[Records contained in a dataset]
= = =

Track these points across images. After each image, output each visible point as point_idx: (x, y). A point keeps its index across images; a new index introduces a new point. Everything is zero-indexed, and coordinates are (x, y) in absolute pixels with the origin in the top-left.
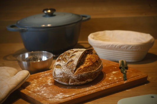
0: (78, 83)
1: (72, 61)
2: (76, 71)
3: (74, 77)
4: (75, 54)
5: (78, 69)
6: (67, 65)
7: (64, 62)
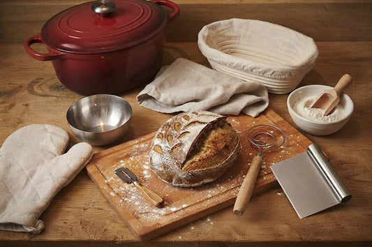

= = =

> **WHAT THE TASK REQUIRES**
In the copy, every entry must appear exactly as written, and no picture may appear.

> **SOLVED PROBLEM**
Track these points across images. After each image, output each visible point as point_idx: (x, y). A point keeps its index across images; a new index introduces a new point. Everything is zero-indexed, and coordinates are (x, y) in absolute pixels with the origin in the top-left.
0: (78, 83)
1: (72, 61)
2: (76, 71)
3: (74, 77)
4: (75, 54)
5: (78, 69)
6: (67, 65)
7: (64, 62)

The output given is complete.